§ **Preguntas**:
(1) Indica si cada afirmación concuerda con el texto sobre The Ocean y cita las palabras que lo deciden: (a) The Ocean es una banda alemana. (b) La banda ha cambiado de guitarrista varias veces. (c) Algunos seguidores sienten miedo en los conciertos.
(2) Contesta con datos del texto sobre The Ocean:
(a) ¿Qué género musical toca la banda?
(b) Según los medios de comunicación, ¿cuántos integrantes diferentes ha tenido?
(c) Según los conocedores del metal progresivo, ¿en qué deben concentrarse las personas?

The Ocean ha hecho de lo sombrío una forma de expresión artística
El bien y el mal siempre han formado parte de nuestras vidas. Es correcto decir que ninguno puede existir sin el otro y que además solemos encontrar la manera de combinar los dos en un equilibrio casi perfecto. Ahora bien, los seremos humanos somos emocionales por naturaleza y buscamos formas de expresar todo eso que llevamos dentro, la música es una alternativa excelente para cumplir con esa meta pero se vuelve más interesante todavía cuando son los artistas los que consiguen maniobrar con lo más oscuro y al mismo tiempo más luminoso de la humanidad. Es una habilidad que merece ser celebrada.

El día de hoy nos vamos aventurar en la trayectoria de una banda alemana que se dedica a hacer metal progresivo lo que para empezar no es algo frecuente dentro de un medio en el cual a veces los gritos que no tienen ningún sentido son los que marcan la pauta. El nombre de la agrupación es The Ocean y tienen mucho que ofrecer.

Esta banda tiene varias décadas en funcionamiento y aunque los medios de comunicación aseguran que ha tenido más de cuarenta integrantes diferentes podemos evidenciar que con el transcurrir de los años conservan básicamente un único estilo. La razón de esto es que siempre han tenido el mismo guitarrista.

Este hombre se ha valido de la oscuridad para llevar luz a la mente de sus fanáticos y aunque parezca una idea descabellada y hasta contradictoria lo cierto es que sus seguidores pueden dar fe de todo esto. Hay quienes llegan a sentir miedo durante los conciertos de The Ocean.

Los conocedores del metal progresivo explican que esta tendencia hacia la oscuridad tiene un objetivo y ese es que las personas se concentren en las letras cargadas con significado y no tanto en los artilugios que pudieran estar apareciendo constantemente en el escenario.

§ **Registros de datos almacenados**:
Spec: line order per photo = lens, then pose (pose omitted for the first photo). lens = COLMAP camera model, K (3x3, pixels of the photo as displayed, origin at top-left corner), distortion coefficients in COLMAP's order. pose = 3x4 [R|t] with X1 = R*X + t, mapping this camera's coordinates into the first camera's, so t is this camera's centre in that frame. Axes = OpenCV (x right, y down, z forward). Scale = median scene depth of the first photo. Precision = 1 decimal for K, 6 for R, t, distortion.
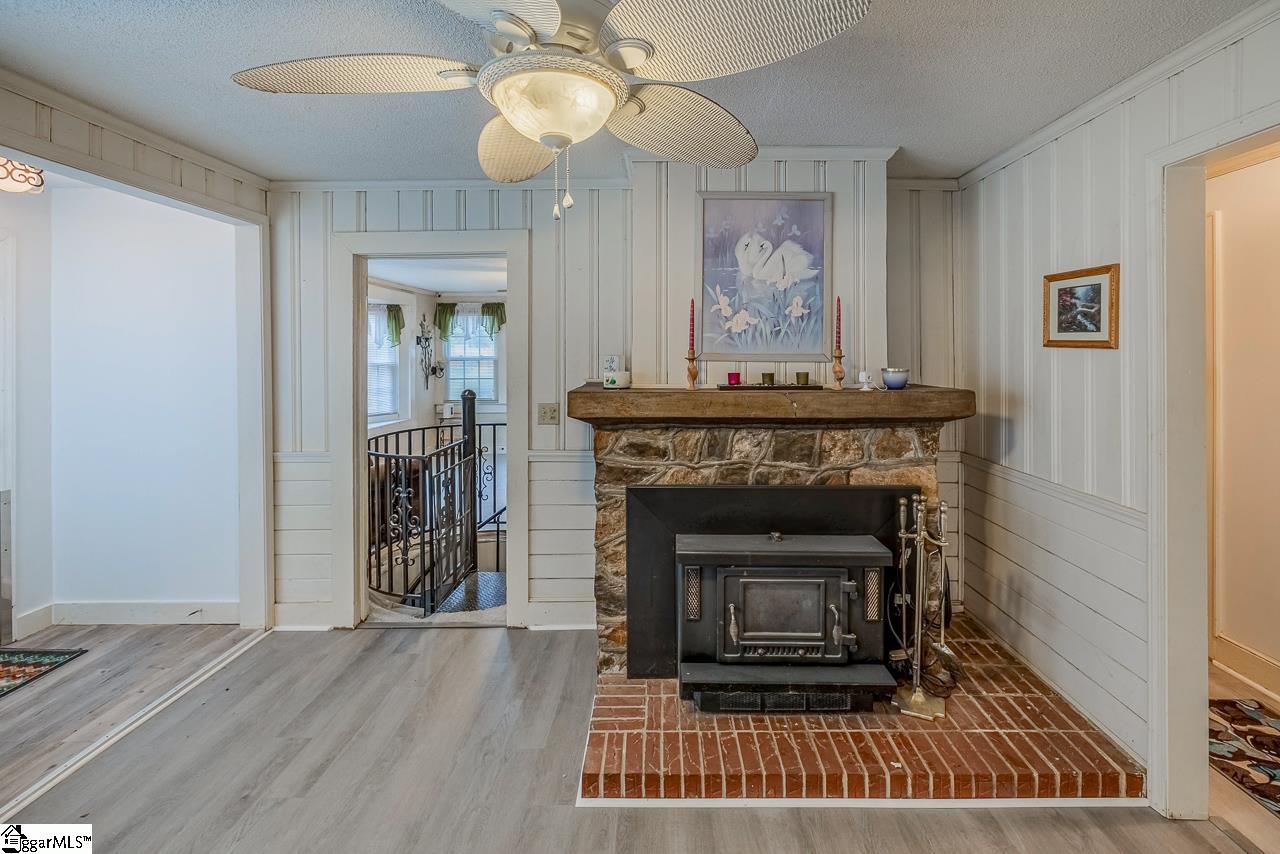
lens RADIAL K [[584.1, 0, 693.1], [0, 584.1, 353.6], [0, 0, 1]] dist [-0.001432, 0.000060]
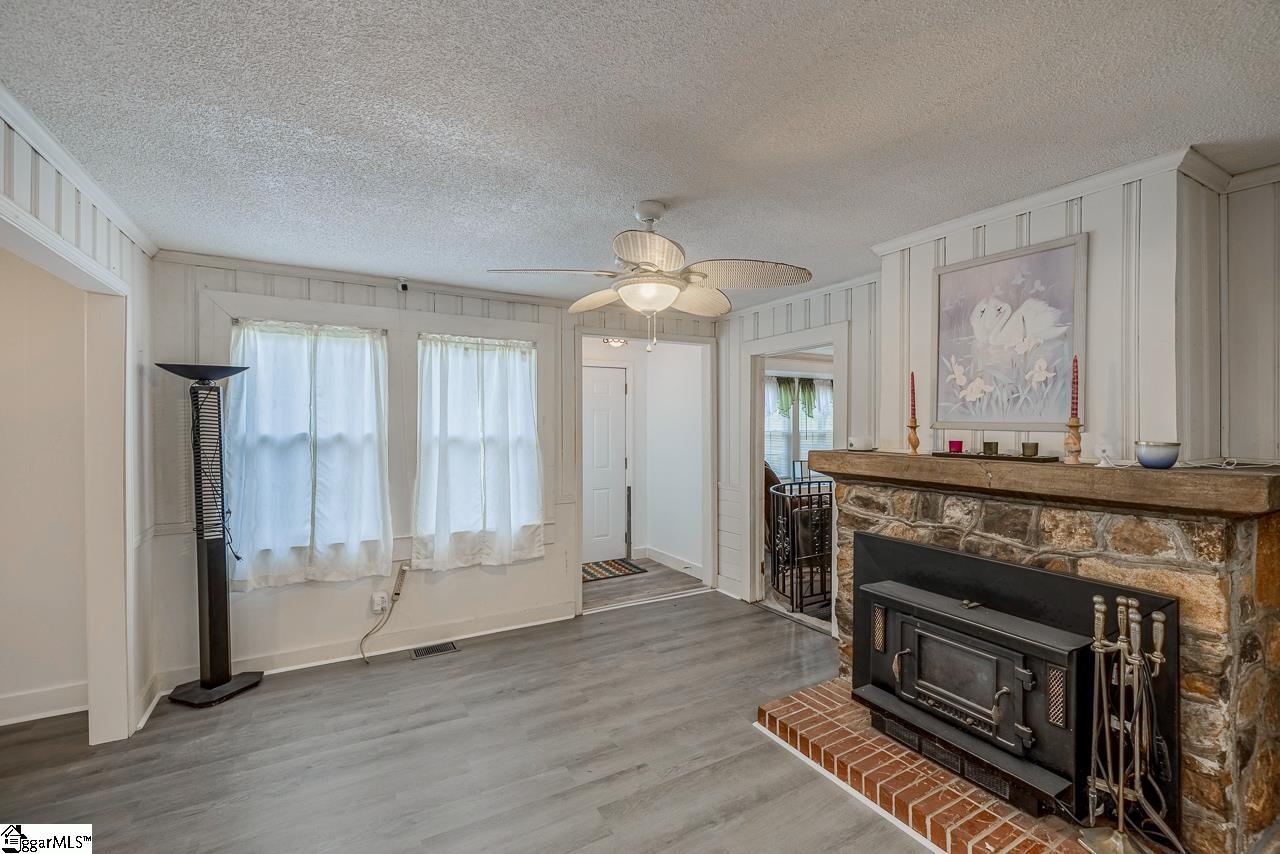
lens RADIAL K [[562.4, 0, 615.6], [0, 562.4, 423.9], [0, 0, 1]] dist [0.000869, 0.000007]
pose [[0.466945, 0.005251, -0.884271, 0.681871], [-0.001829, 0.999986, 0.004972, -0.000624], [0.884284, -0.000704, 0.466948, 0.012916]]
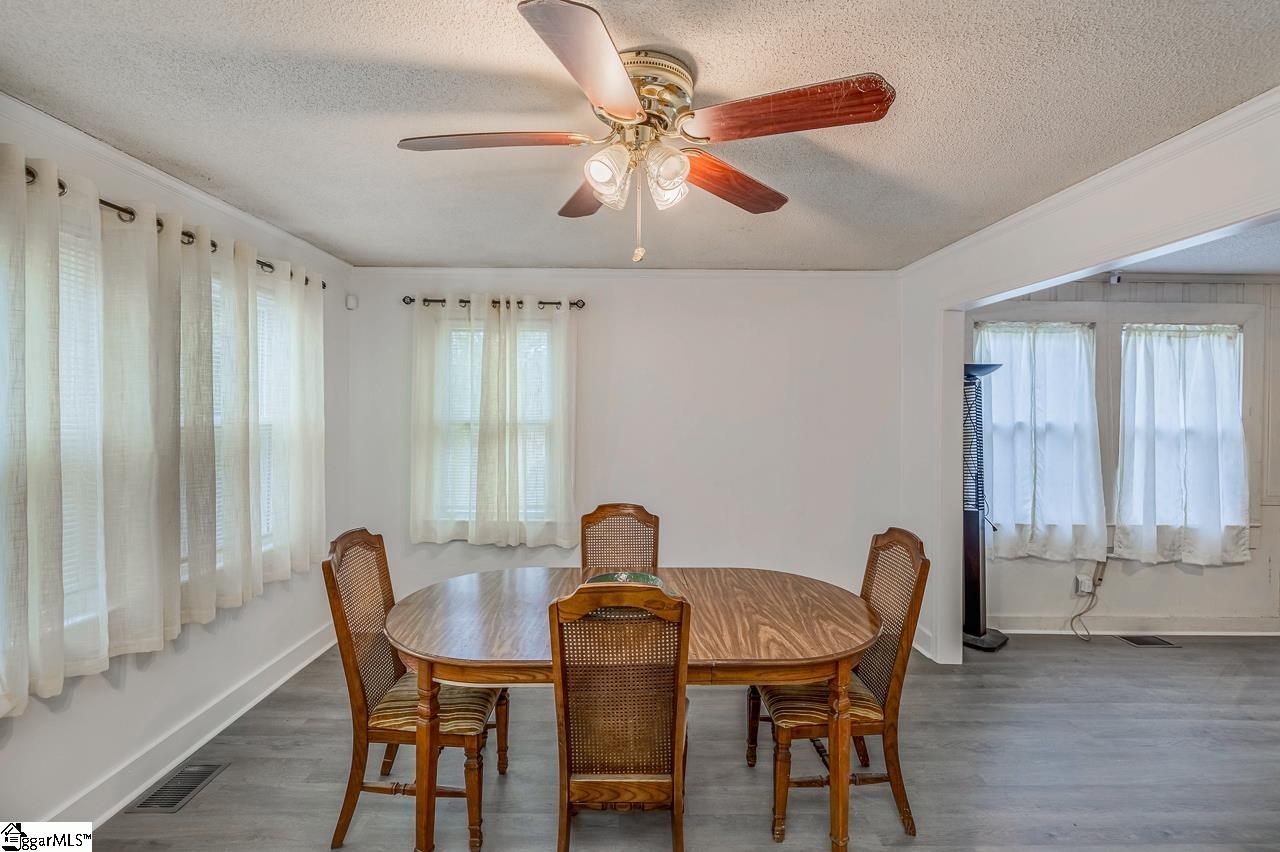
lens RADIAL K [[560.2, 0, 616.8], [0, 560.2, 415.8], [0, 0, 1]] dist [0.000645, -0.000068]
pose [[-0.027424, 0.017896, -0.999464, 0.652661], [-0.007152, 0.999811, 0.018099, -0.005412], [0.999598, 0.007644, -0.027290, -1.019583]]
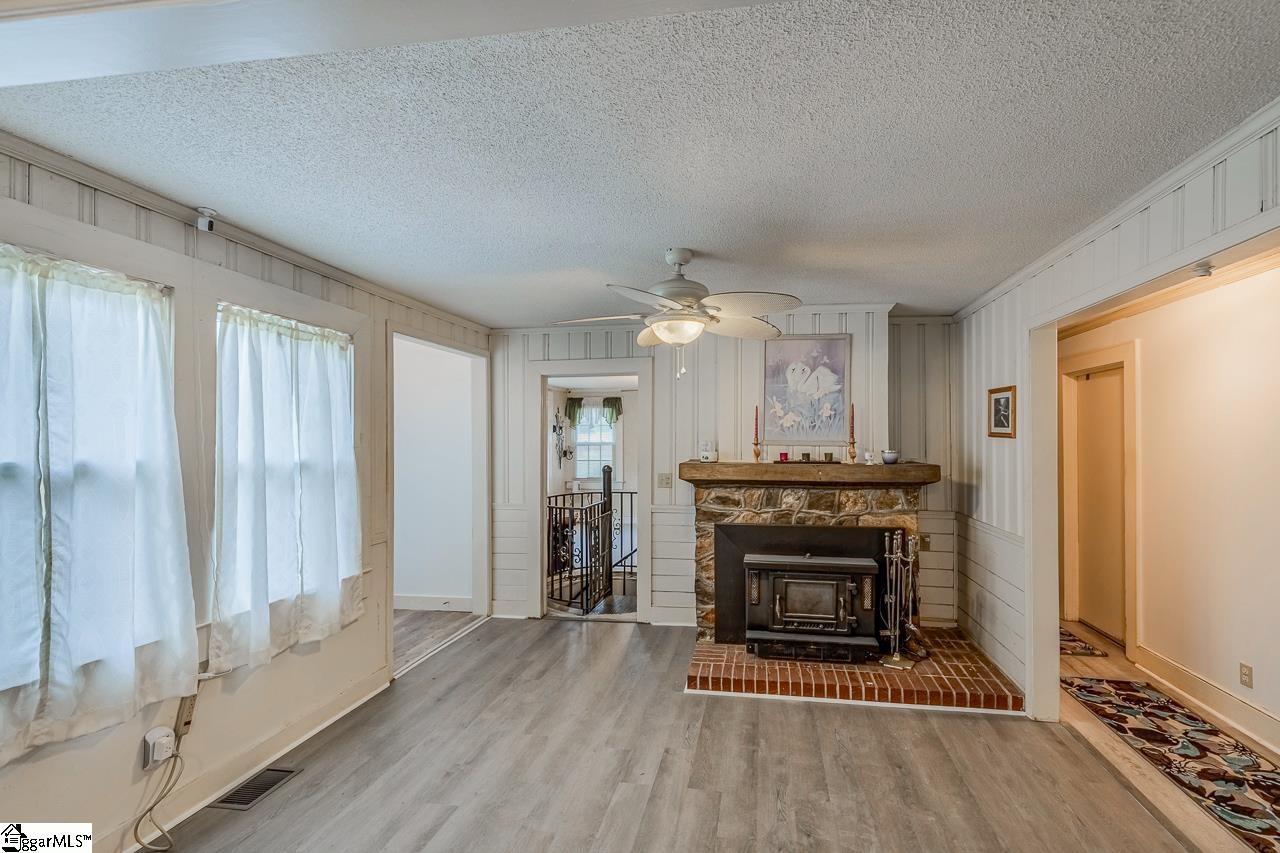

§ **Respuestas**:
(1)
(a) Sí: «una banda alemana que se dedica a hacer metal progresivo».
(b) No: «siempre han tenido el mismo guitarrista».
(c) Sí: «Hay quienes llegan a sentir miedo durante los conciertos de The Ocean».

(2)
(a) Metal progresivo.
(b) Más de cuarenta.
(c) En las letras cargadas con significado.